_EXTRAIT SOURCE_
....
Zoe Bernardi poursuit ce double mouvement entre appartenance à la situation et extériorisation. Dans ses photographies de la série Tondue, l’artiste part de l’expérience de la tonte de cheveux à laquelle elle s’est livrée mutuellement avec son père. Le rituel viril est ici détourné et le crâne rasé se charge de multiples connotations identitaires et historiques. L’artiste réalise d’autres tontes sur d’autres sujets : l’acte devient tendre et se transforme en rituel de soin. Le crâne mis à nu se fait membrane poreuse entre intériorité et extériorité.
Nouveaux Hérauts joue également sur une homophonie. Parmi les figures présentées, certaines revêtent une dimension héroïque. Dans leur film Bobby Brûle, Amélie Bigard et Jade Boudet nous entraînent le temps d’un été marseillais dans les errances de Bobby et Mélo, deux jeunes adultes. Bobby devient le héros flamboyant d’une fable estivale, d’un conte d’été marginal entre aspirations et désenchantement.
....
_CONSIGNE 1_
Remplace « héros » par « personnage » dans le passage de l'extrait source allant de « Nouveaux Hérauts joue » jusqu'à « aspirations et désenchantement. » inclus, puis écris ce passage ainsi modifié.

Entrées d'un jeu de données
....
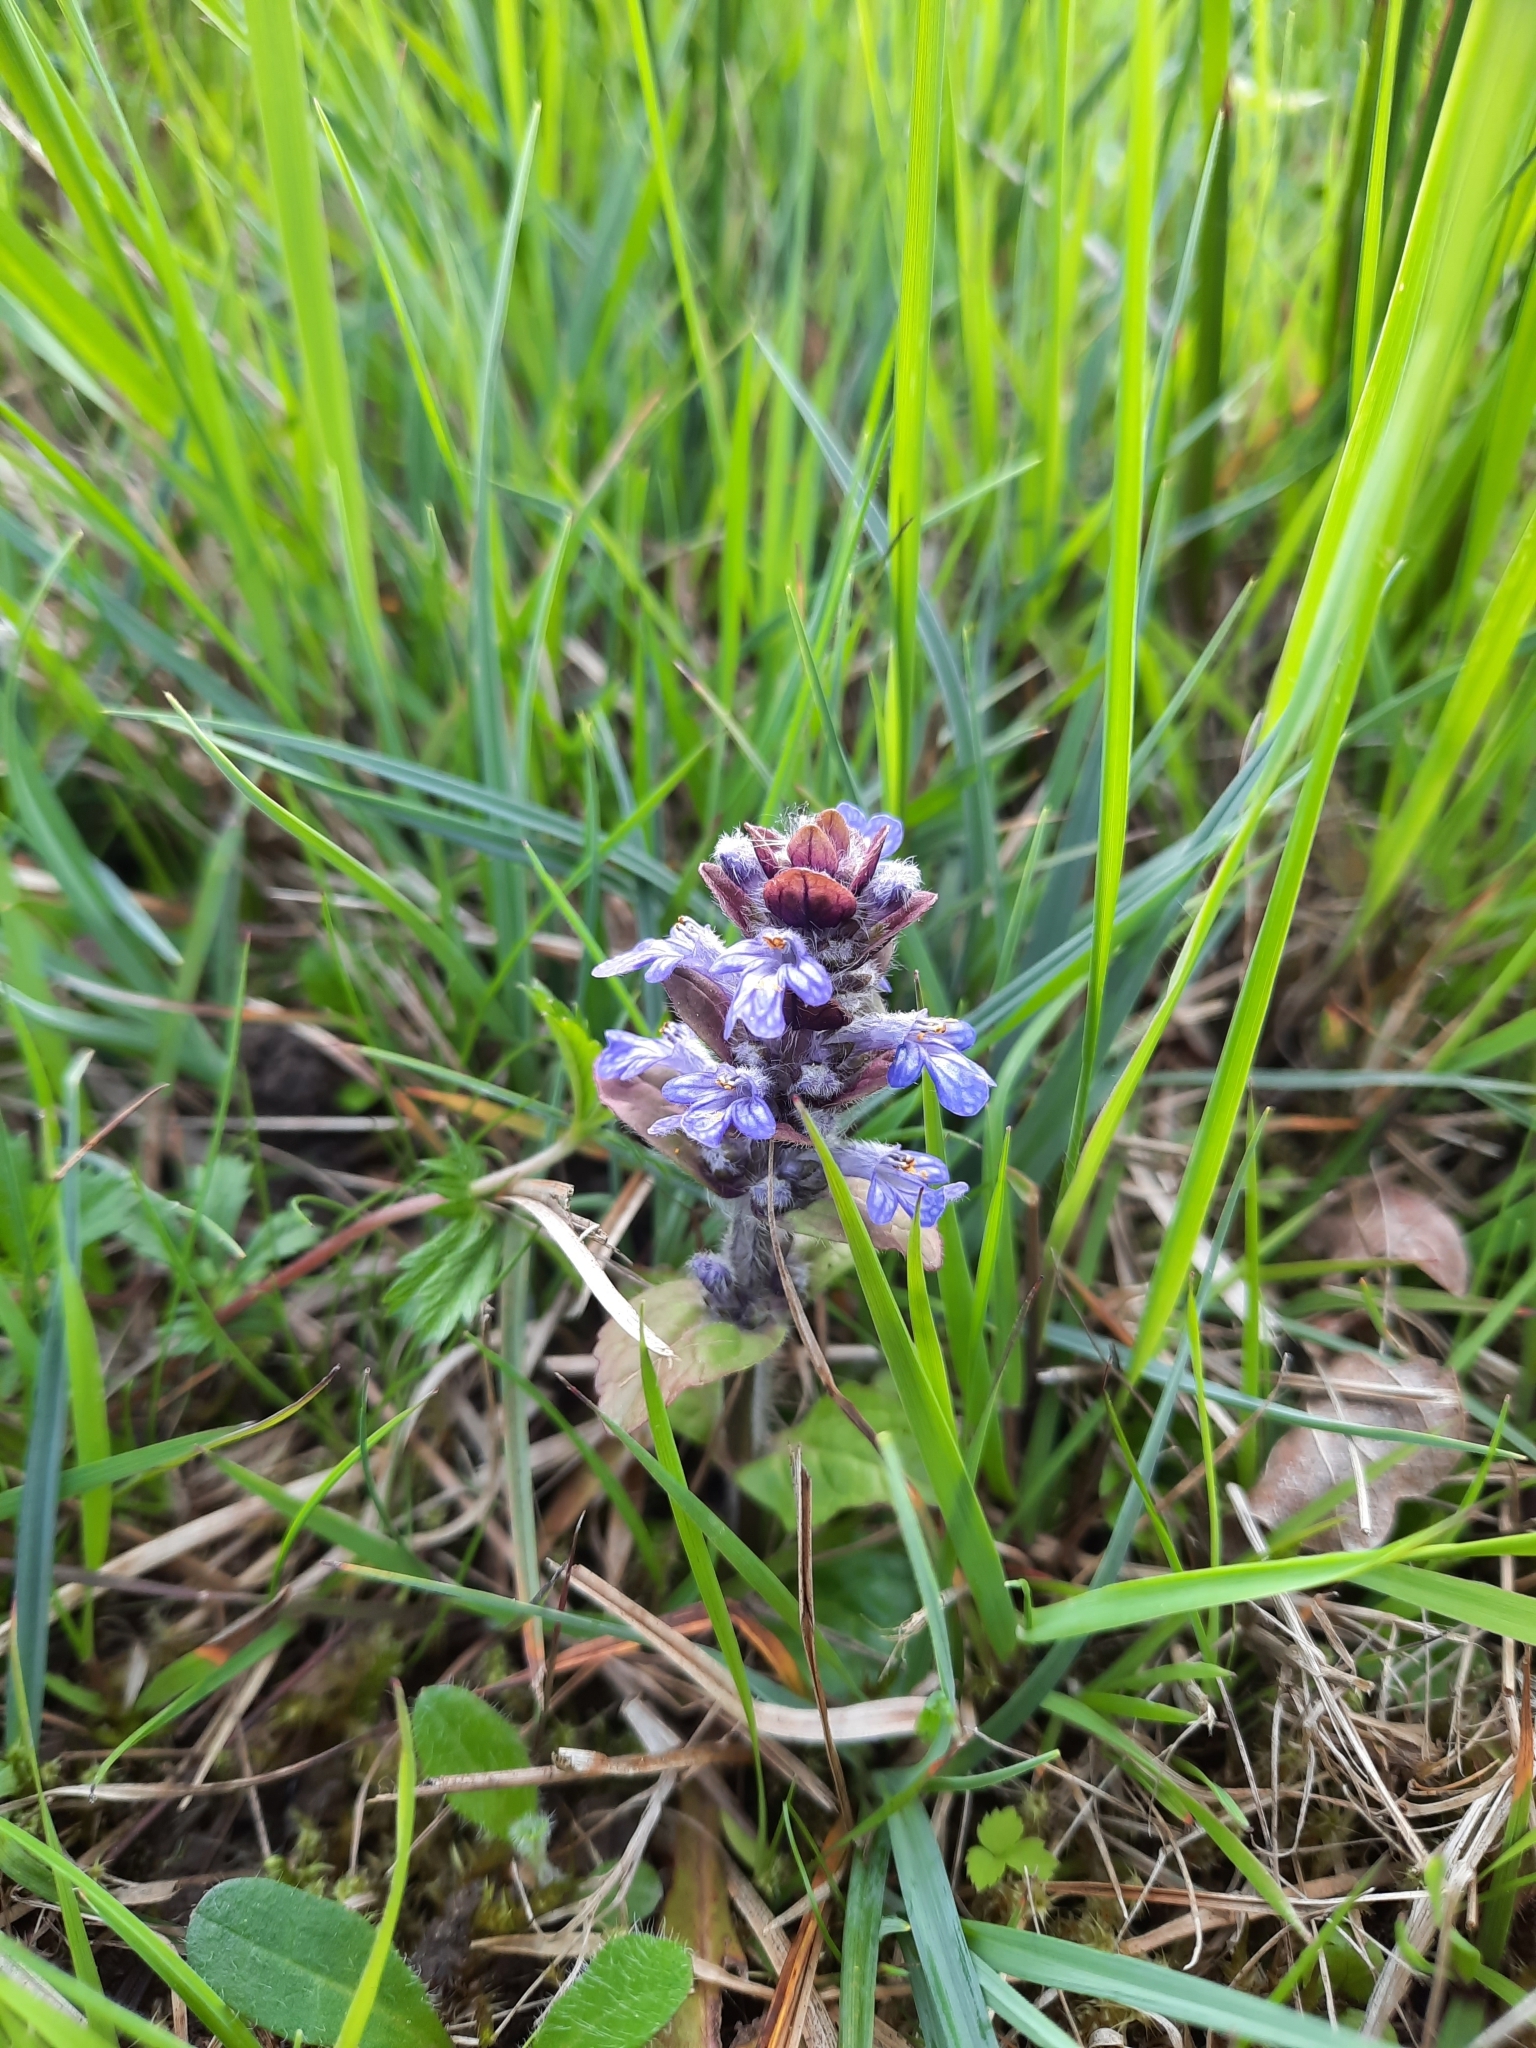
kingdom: Plantae
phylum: Tracheophyta
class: Magnoliopsida
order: Lamiales
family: Lamiaceae
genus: Ajuga
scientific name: Ajuga reptans
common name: Bugle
....
_CONSIGNE 2_
Recopie à l'identique les lignes des enregistrements, de la ligne contenant « order: Lamiales » jusqu'à la fin des enregistrements, bornes comprises.

_RÉPONSE FINALE 1_
Nouveaux Hérauts joue également sur une homophonie. Parmi les figures présentées, certaines revêtent une dimension héroïque. Dans leur film Bobby Brûle, Amélie Bigard et Jade Boudet nous entraînent le temps d’un été marseillais dans les errances de Bobby et Mélo, deux jeunes adultes. Bobby devient le personnage flamboyant d’une fable estivale, d’un conte d’été marginal entre aspirations et désenchantement.

_RÉPONSE FINALE 2_
order: Lamiales
family: Lamiaceae
genus: Ajuga
scientific name: Ajuga reptans
common name: Bugle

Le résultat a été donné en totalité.